Damit war es möglich, ein Elektronen-Projektionsmikroskop ohne Linsen nach Gabors Schema zu bauen. Legt man das Objekt 100 Nanometer vor die Quelle, wird es auf einem 10 Zentimeter entfernten Leuchtschirm dahinter in millionenfacher Vergrößerung projiziert (Bild 2). Allerdings erscheint es dabei nicht als einfacher Schattenriß, wie man intuitiv erwarten könnte; wegen der Kohärenz der Strahlungsquelle entsteht vielmehr ein kompliziertes Interferenzmuster, eben das Hologramm.

Generell sind Hologramme keine direkt interpretierbaren zweidimensionalen Bilder, die man wie Photos betrachten könnte. Man muß daraus vielmehr das ursprüngliche Objekt erst wieder gleichsam rekonstruieren – etwa indem man das Interferenzmuster mit der gleichen Strahlung, mit der es erzeugt wurde, noch einmal beleuchtet. Jenseits des Hologramms entsteht dann durch Überlagerung der an ihm gestreuten Welle mit der unbeeinflußten eine Intensitätsverteilung, die der ursprünglichen Wellenfront am Objekt entspricht. So erhält man eine originalgetreue dreidimensionale, also räumliche Wiedergabe.

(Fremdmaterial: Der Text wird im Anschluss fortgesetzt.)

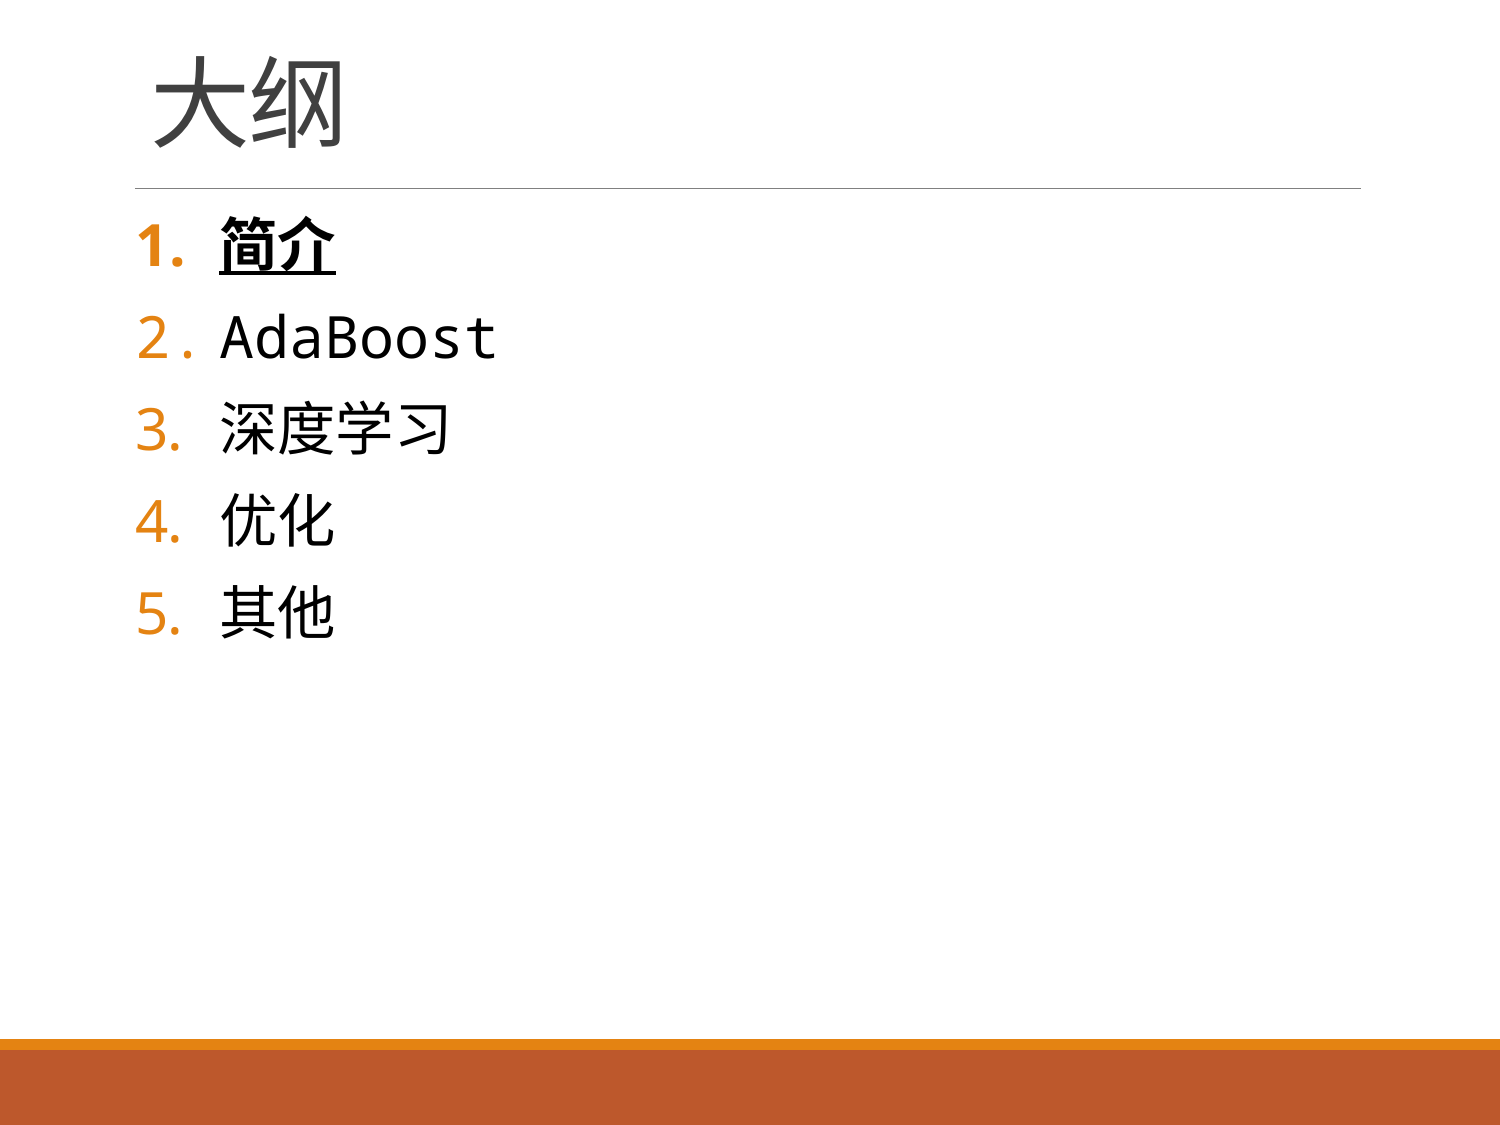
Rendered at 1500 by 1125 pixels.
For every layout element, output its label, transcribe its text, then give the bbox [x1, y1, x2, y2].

list 简介 AdaBoost 深度学习 优化 其他 [135, 208, 1373, 963]
title 大纲 [135, 47, 1373, 169]
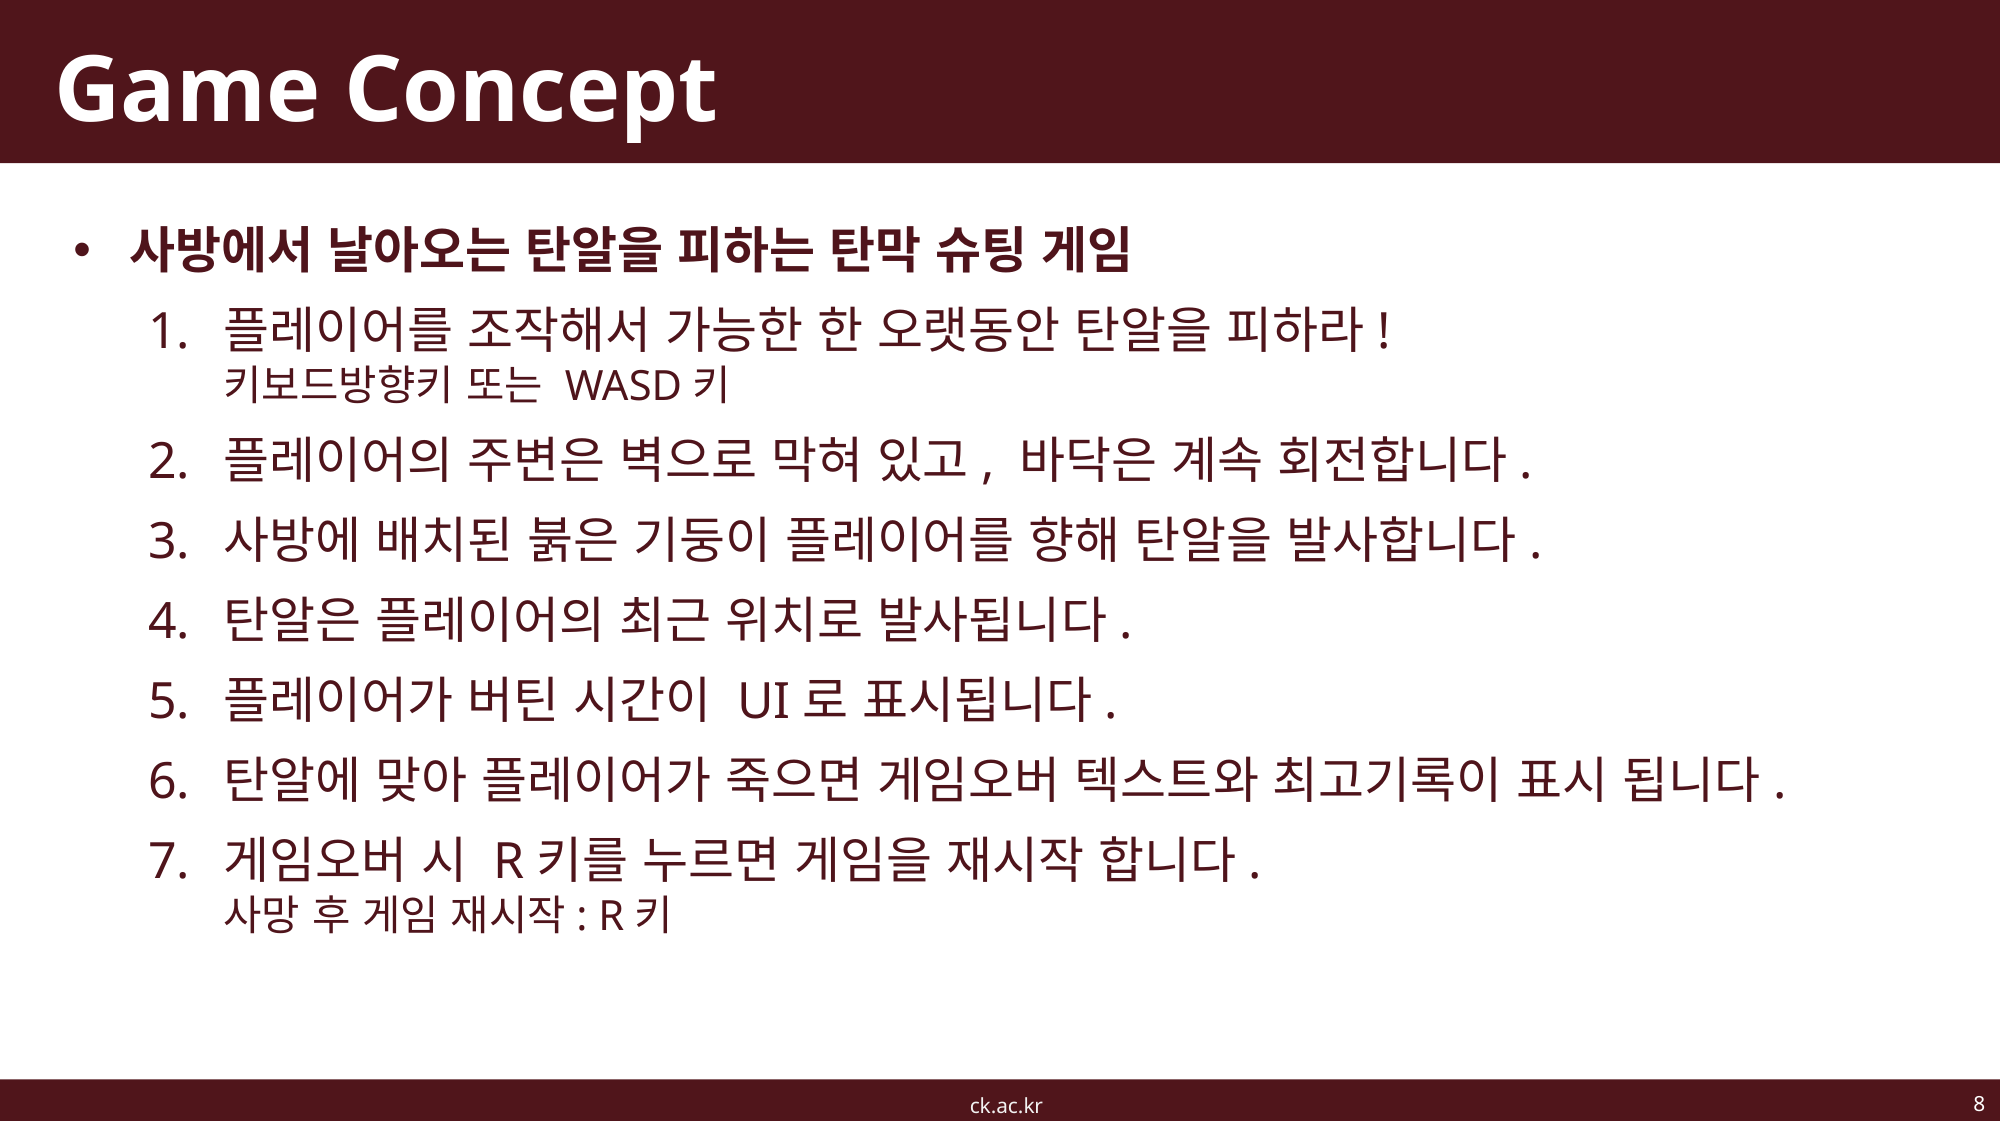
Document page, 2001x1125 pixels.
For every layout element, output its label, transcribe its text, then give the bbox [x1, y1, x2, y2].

slide_number 8 [1911, 1083, 2000, 1125]
footer ck.ac.kr [949, 1084, 1064, 1125]
title Game Concept [39, 34, 1289, 149]
text_box 사방에서 날아오는 탄알을 피하는 탄막 슈팅 게임 플레이어를 조작해서 가능한 한 오랫동안 탄알을 피하라! 키보드방향키 또는 WASD키 플레이어의 주변은 벽으로 막혀 있고, 바닥은 계속 회전합니다. 사방에 배치된 붉은 기둥이 플레이어를 향해 탄알을 발사합니다. 탄알은 플레이어의 최근 위치로 발사됩니다. 플레이어가 버틴 시간이 UI로 표시됩니다. 탄알에 맞아 플레이어가 죽으면 게임오버 텍스트와 최고기록이 표시 됩니다. 게임오버 시 R키를 누르면 게임을 재시작 합니다. 사망 후 게임 재시작: R키 [58, 211, 1952, 946]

Bei sichtbarem Licht kann man für Abbildung und Objektrekonstruktion dieselbe Laserquelle verwenden. Bei Elektronen ist der zweite Schritt wegen der viel zu kleinen Wellenlänge der Strahlung und der Winzigkeit des Objektes dagegen nur auf rechnerischem Wege möglich.

Nach dem altgriechischen Wort für Stachel haben wir für die linsenlose Elektronenmikroskopie die Bezeichnung Kendroskopie vorgeschlagen. Die Theorie dieses Verfahrens einschließlich der überaus wichtigen Methoden der numerischen Rekonstruktion hat einer von uns (Kreuzer) mit seinen Mitarbeitern an der Dalhousie-Universität in Halifax (Kanada) im Rahmen eines von IBM unterstützten Forschungsprojekts entwickelt. Sie erlaubt, nicht nur Objekte aus Kendrogrammen zu rekonstruieren, sondern auch für atomare Strukturen die zu erwartenden Interferenz- und Beugungsbilder zu berechnen.

Wegen des extrem einfachen Aufbaus ohne Linsen muß für die Konstruktion eines Kendroskops nur ein Zehntel des Aufwands an Technologie getrieben werden wie bei einem konventionellen Elektronenmikroskop. Auch beim Betrieb bietet das Kendroskop viele Vorteile. Weil es mit Elektronen von nur 100 statt einer Million Elektronenvolt Energie arbeitet, müssen biologische Proben nicht zur Kontrastverstärkung mit schweren Elementen quasi angefärbt werden. Zum Beispiel ist eine DNA-Probe, die aus einer Lösung auf ein Mikroskopnetz aufgebracht wurde, ohne weitere Behandlung sichtbar. Zudem erzeugen niederenergetische Elektronen kaum Strahlungsschäden: Eine DNAProbe kann man im Kendroskop stundenlang betrachten, wohingegen die hochbeschleunigten Elektronen eines konventionellen Mikroskops das Molekül in Sekunden zerstören. Die sehr hohe Intensität der Quelle schließlich erlaubt Aufnahmen innerhalb einer millionstel Sekunde. Damit lassen sich endlich Prozesse auf dieser sehr kurzen Zeitskala beobachten, zum Beispiel Veränderungen der DNA unter Einwirkung von Röntgenstrahlen.

Die Entwicklung des Kendroskops steht erst ganz am Anfang. Vieles wurde in weniger als zwei Jahren erreicht. Dabei hat sich die intensive Zusammenarbeit zwischen der experimentellen Gruppe bei IBM in Zürich und den Theoretikern in Halifax als sehr fruchtbar erwiesen. Vorerst muß das Verfahren noch weiter optimiert werden. So liefert die rechnerische Objektrekonstruktion aus experimentellen Kendrogrammen bisher noch keine befriedigenden Bilder. Immerhin lassen sich den Kendrogrammen selbst oft bereits wertvolle Informationen entnehmen. Die Aussichten, die das Instrument insbesondere in der Biologie eröffnet, sind jedenfalls faszinierend.